McEldrew Young Partner Eric L. Young Named “Lawyer of the Year” for 2020 by the Taxpayers Against Fraud Education Fund


PHILADELPHIA, Nov. 02, 2020 (GLOBE NEWSWIRE) -- The law firm of McEldrew Young Purtell Merritt is pleased to announce that its co-founder and name partner, Eric L. Young, was honored as one of two “Lawyers of the Year” for 2020 at the 20th Annual Conference & Awards Ceremony of the Taxpayers Against Fraud Education Fund. TAF also named James E. Miller of Shepherd, Finkelman, Miller & Shah, LLP, as a recipient of the award. TAF is the nation’s preeminent organization dedicated to combatting fraud against the government and advocating for stronger whistleblower protections. It also serves as a significant resource for whistleblowers and their attorneys who bring actions under the federal and state False Claims Acts, as well as the whistleblower programs of the IRS, SEC and CFTC.

Mr. Young and Mr. Miller were honored for their groundbreaking work representing three whistleblowers in two successful qui tam False Claims Act cases against two of the nation’s largest drug manufacturers ? Novartis and Teva. Both cases were hard-fought and required substantial investments of time and resources for both law firms. In total, more than 100 depositions were taken across the nation, and over $6 million were advanced for expert fees and investigatory expenses in both cases.

┄┄┄┄┄┄┄┄┄┄┄┄┄┄┄┄┄┄┄┄

→ **What the task asks**: Write the next part of the press release above about Eric L. Young's "Lawyer of the Year" award, picking up after the sentence ending "investigatory expenses in both cases."

Collected data:

┄┄┄┄┄┄┄┄┄┄┄┄┄┄┄┄┄┄┄┄

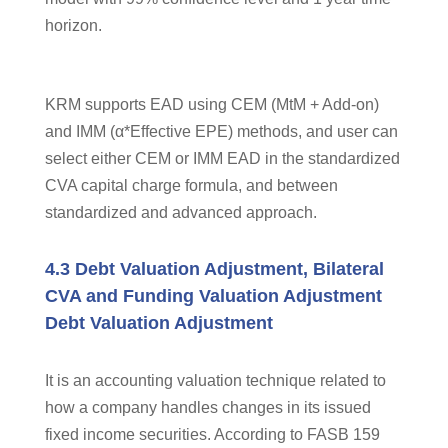
horizon.
KRM supports EAD using CEM (MtM + Add-on)
and IMM (α*Effective EPE) methods, and user can
select either CEM or IMM EAD in the standardized
CVA capital charge formula, and between
standardized and advanced approach.
4.3 Debt Valuation Adjustment, Bilateral
CVA and Funding Valuation Adjustment
Debt Valuation Adjustment
It is an accounting valuation technique related to
how a company handles changes in its issued
fixed income securities. According to FASB 159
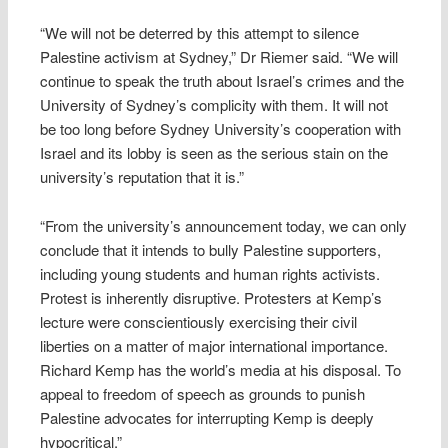
“We will not be deterred by this attempt to silence
Palestine activism at Sydney,” Dr Riemer said. “We will
continue to speak the truth about Israel’s crimes and the
University of Sydney’s complicity with them. It will not
be too long before Sydney University’s cooperation with
Israel and its lobby is seen as the serious stain on the
university’s reputation that it is.”
“From the university’s announcement today, we can only
conclude that it intends to bully Palestine supporters,
including young students and human rights activists.
Protest is inherently disruptive. Protesters at Kemp’s
lecture were conscientiously exercising their civil
liberties on a matter of major international importance.
Richard Kemp has the world’s media at his disposal. To
appeal to freedom of speech as grounds to punish
Palestine advocates for interrupting Kemp is deeply
hypocritical.”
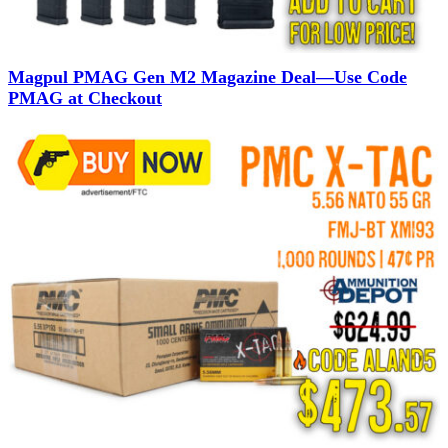
Magpul PMAG Gen M2 Magazine Deal—Use Code
PMAG at Checkout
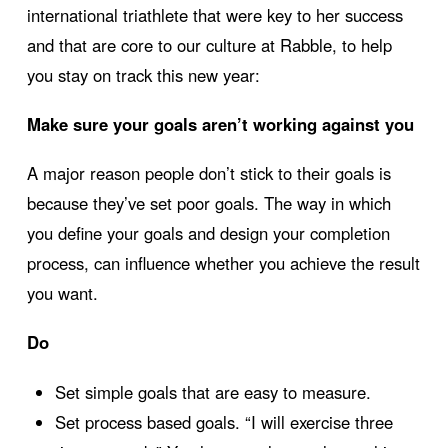
international triathlete that were key to her success
and that are core to our culture at Rabble, to help
you stay on track this new year:
Make sure your goals aren’t working against you
A major reason people don’t stick to their goals is
because they’ve set poor goals. The way in which
you define your goals and design your completion
process, can influence whether you achieve the result
you want.
Do
Set simple goals that are easy to measure.
Set process based goals. “I will exercise three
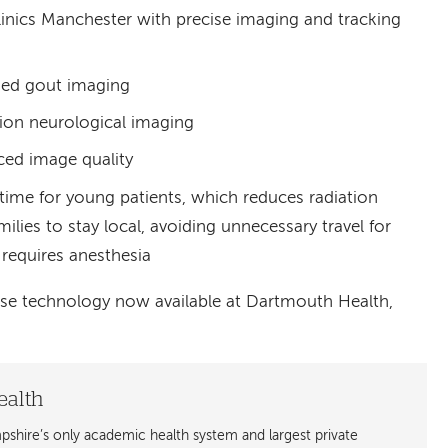
nics Manchester with precise imaging and tracking
zed gout imaging
ion neurological imaging
ed image quality
time for young patients, which reduces radiation
lies to stay local, avoiding unnecessary travel for
 requires anesthesia
se technology now available at Dartmouth Health,
ealth
shire’s only academic health system and largest private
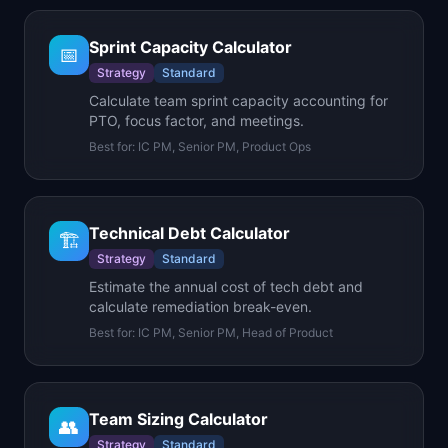
Sprint Capacity Calculator
📅
Strategy
Standard
Calculate team sprint capacity accounting for
PTO, focus factor, and meetings.
Best for:
IC PM, Senior PM, Product Ops
Technical Debt Calculator
🏗️
Strategy
Standard
Estimate the annual cost of tech debt and
calculate remediation break-even.
Best for:
IC PM, Senior PM, Head of Product
Team Sizing Calculator
👥
Strategy
Standard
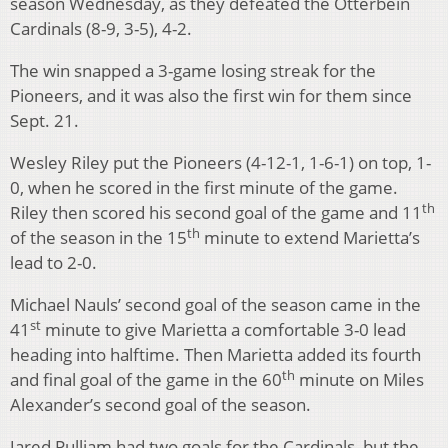
season Wednesday, as they defeated the Otterbein
Cardinals (8-9, 3-5), 4-2.
The win snapped a 3-game losing streak for the
Pioneers, and it was also the first win for them since
Sept. 21.
Wesley Riley put the Pioneers (4-12-1, 1-6-1) on top, 1-
0, when he scored in the first minute of the game.
th
Riley then scored his second goal of the game and 11
th
of the season in the 15
minute to extend Marietta’s
lead to 2-0.
Michael Nauls’ second goal of the season came in the
st
41
minute to give Marietta a comfortable 3-0 lead
heading into halftime. Then Marietta added its fourth
th
and final goal of the game in the 60
minute on Miles
Alexander’s second goal of the season.
Jared Pulliam had two goals for the Cardinals, but the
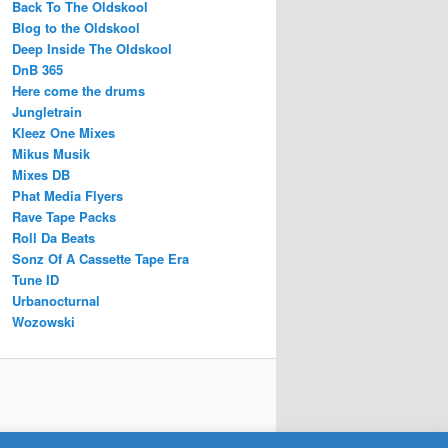
Back To The Oldskool
Blog to the Oldskool
Deep Inside The Oldskool
DnB 365
Here come the drums
Jungletrain
Kleez One Mixes
Mikus Musik
Mixes DB
Phat Media Flyers
Rave Tape Packs
Roll Da Beats
Sonz Of A Cassette Tape Era
Tune ID
Urbanocturnal
Wozowski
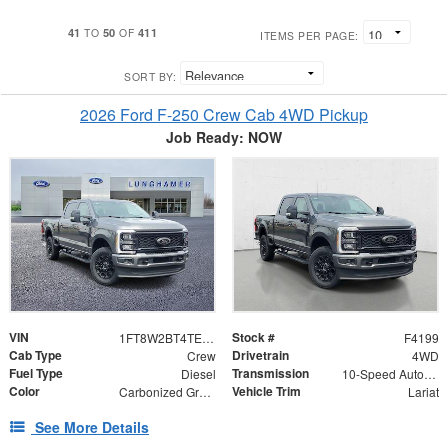
41
50
411
TO
OF
ITEMS PER PAGE:
SORT BY:
2026 Ford F-250 Crew Cab 4WD Pickup
Job Ready: NOW
VIN
Stock #
1FT8W2BT4TEF11223
F4199
Cab Type
Drivetrain
Crew
4WD
Fuel Type
Transmission
Diesel
10-Speed Automatic
Color
Vehicle Trim
Carbonized Gray Metallic
Lariat
See More Details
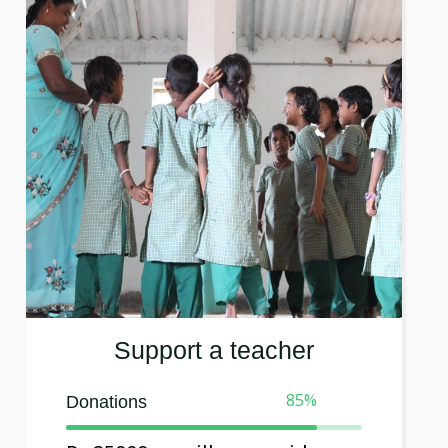
Support a teacher
85
%
Donations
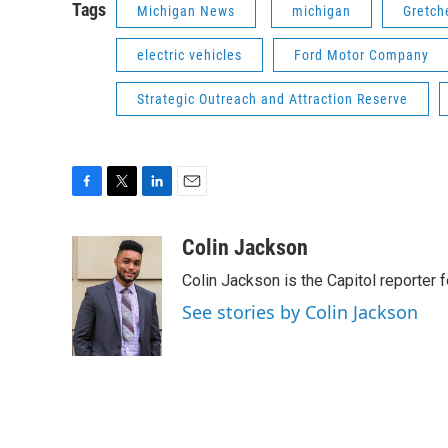
Tags
Michigan News
michigan
Gretch
electric vehicles
Ford Motor Company
Strategic Outreach and Attraction Reserve
F
T
L
E
a
w
i
m
c
i
n
a
Colin Jackson
e
t
k
i
Colin Jackson is the Capitol reporter 
b
t
e
l
o
e
d
See stories by Colin Jackson
o
r
I
k
n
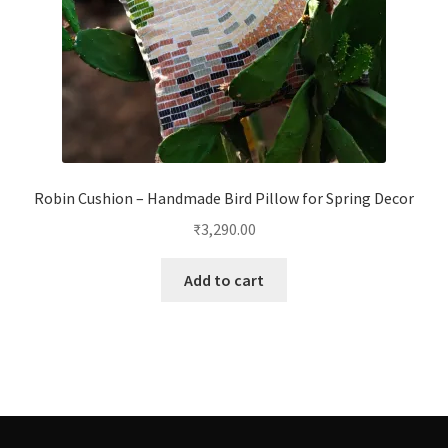
Robin Cushion – Handmade Bird Pillow for Spring Decor
₹
3,290.00
Add to cart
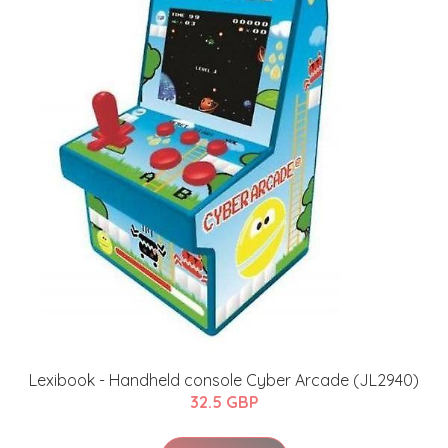
Lexibook - Handheld console Cyber Arcade (JL2940)
32.5 GBP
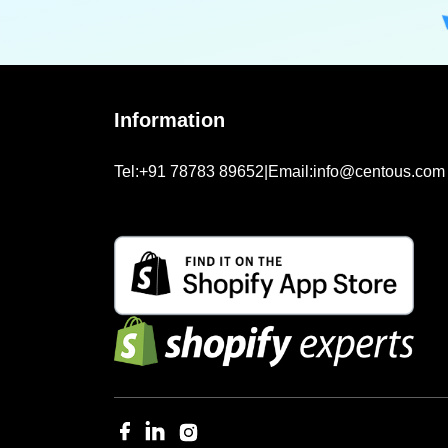
Information
Tel:
+91 78783 89652
|
Email:
info@centous.com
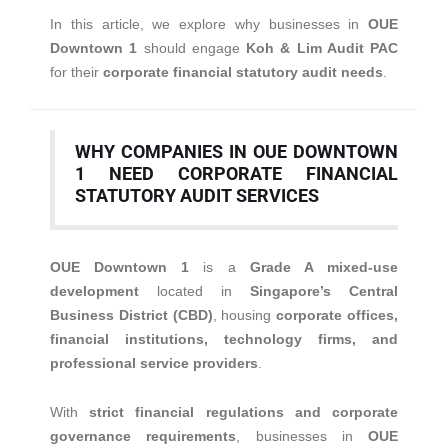
In this article, we explore why businesses in
OUE
Downtown 1
should engage
Koh & Lim Audit PAC
for their
corporate financial statutory audit needs
.
WHY COMPANIES IN OUE DOWNTOWN
1 NEED CORPORATE FINANCIAL
STATUTORY AUDIT SERVICES
OUE Downtown 1
is a
Grade A mixed-use
development
located in
Singapore’s Central
Business District (CBD)
, housing
corporate offices,
financial institutions, technology firms, and
professional service providers
.
With
strict financial regulations and corporate
governance requirements
, businesses in
OUE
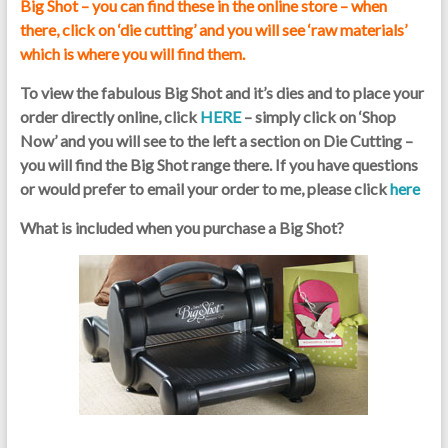
Big Shot – you can find these in the online store – when
there, click on ‘die cutting’ and you will see ‘raw materials’
which is where you will find them.
To view the fabulous Big Shot and it’s dies and to place your
order directly online, click
HERE
– simply click on ‘Shop
Now’ and you will see to the left a section on Die Cutting –
you will find the Big Shot range there. If you have questions
or would prefer to email your order to me, please click
here
What is included when you purchase a Big Shot?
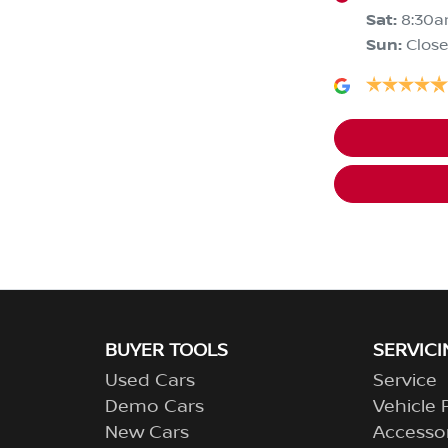
Sat
:
8:30a
Sun
:
Clos
BUYER TOOLS
SERVICI
Used Cars
Service
Demo Cars
Vehicle 
New Cars
Accesso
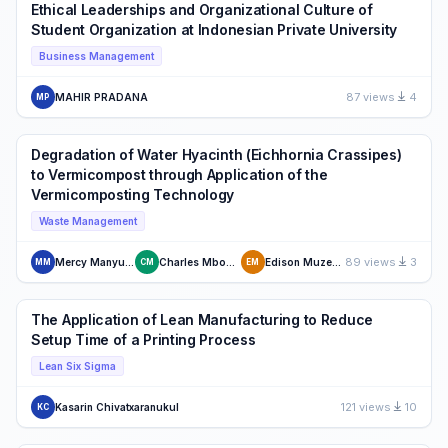
Ethical Leaderships and Organizational Culture of
Student Organization at Indonesian Private University
Business Management
87 views
4
MAHIR PRADANA
MP
Degradation of Water Hyacinth (Eichhornia Crassipes)
to Vermicompost through Application of the
Vermicomposting Technology
Waste Management
89 views
3
Mercy Manyuchi
Charles Mbohwa
Edison Muzenda
MM
CM
EM
The Application of Lean Manufacturing to Reduce
Setup Time of a Printing Process
Lean Six Sigma
121 views
10
Kasarin Chivatxaranukul
KC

┄┄┄┄┄┄┄┄┄┄┄┄┄┄┄┄┄┄┄┄

→ **Exercise output**:
Young and Miller’s work leading up the settlement in United States ex rel. Bilotta v. Novartis Pharmaceuticals, Corp., No. 11-CV-00071 (S.D.N.Y.) spanned more than a decade and was based on a qui tam complaint alleging that the drug maker violated the False Claims Act and the Anti-Kickback Statute by paying unlawful kickbacks to doctors who prescribed one of nine different cardiovascular drugs.

According to the allegations in the complaint, Novartis provided incentives to physicians, such as cash, meals, alcohol, hotels, travel and entertainment, as part of a sham speaker program that was in place at the company from 2002 to 2011. At many of these speaking engagements, it was alleged that doctors were not required to make presentations, and there was typically minimal discussion about medical issues. As part of the settlement, Novartis entered into a corporate integrity agreement with the government which, among other things, placed strict limits on future remuneration paid to speakers as well as the amount of funding that could be allocated to speaker training programs.

Likewise, TAF recognized Young and Miller’s trailblazing work in an alleged kickback case against Teva Pharmaceuticals. The settlement in United States ex rel. Arnstein and Senousy v. Teva Pharmaceuticals USA, Inc., No. 1:13-cv-03702 (S.D.N.Y.) was also based on allegations that the pharmaceutical company paid illegal kickbacks to doctors as an incentive to write prescriptions for two drugs that treated multiple sclerosis and Parkinson’s disease. Notably, the government declined to intervene in this case and Young and Miller’s firms proceeded to litigate the case to a successful conclusion. As a result, the two whistleblowers received an award of 29% of the government’s recovery. In general, when the government intervenes in a False Claims Act case, a relator is eligible for an award ranging between 15 and 25% of the amount recovered. If the government does not intervene, the relator is eligible for an award of 25 to 30% of the amount recovered.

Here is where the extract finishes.